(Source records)

⟨

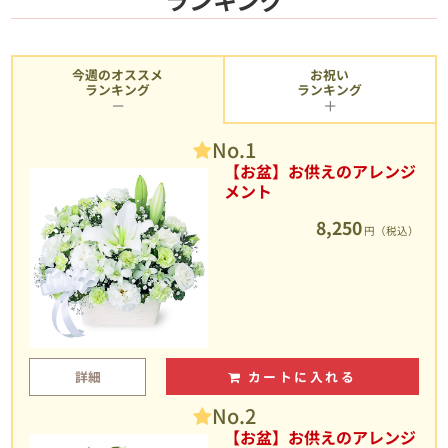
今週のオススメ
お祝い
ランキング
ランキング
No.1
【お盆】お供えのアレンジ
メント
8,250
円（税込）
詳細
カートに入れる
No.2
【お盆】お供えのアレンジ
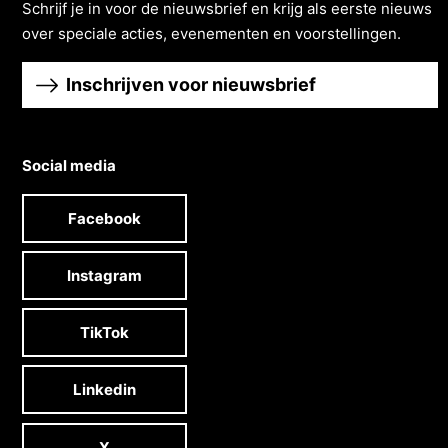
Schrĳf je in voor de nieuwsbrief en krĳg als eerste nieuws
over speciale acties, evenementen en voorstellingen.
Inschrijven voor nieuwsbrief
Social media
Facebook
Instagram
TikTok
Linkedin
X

⟩
⟨

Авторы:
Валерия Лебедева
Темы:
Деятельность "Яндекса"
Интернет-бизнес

⟩

▶ _EXERCISE PROMPT_
Line count for the string "nieuwsbrief": please say how many lines in the entries above contain it, with no other words.

▶ _TASK ANSWER_
2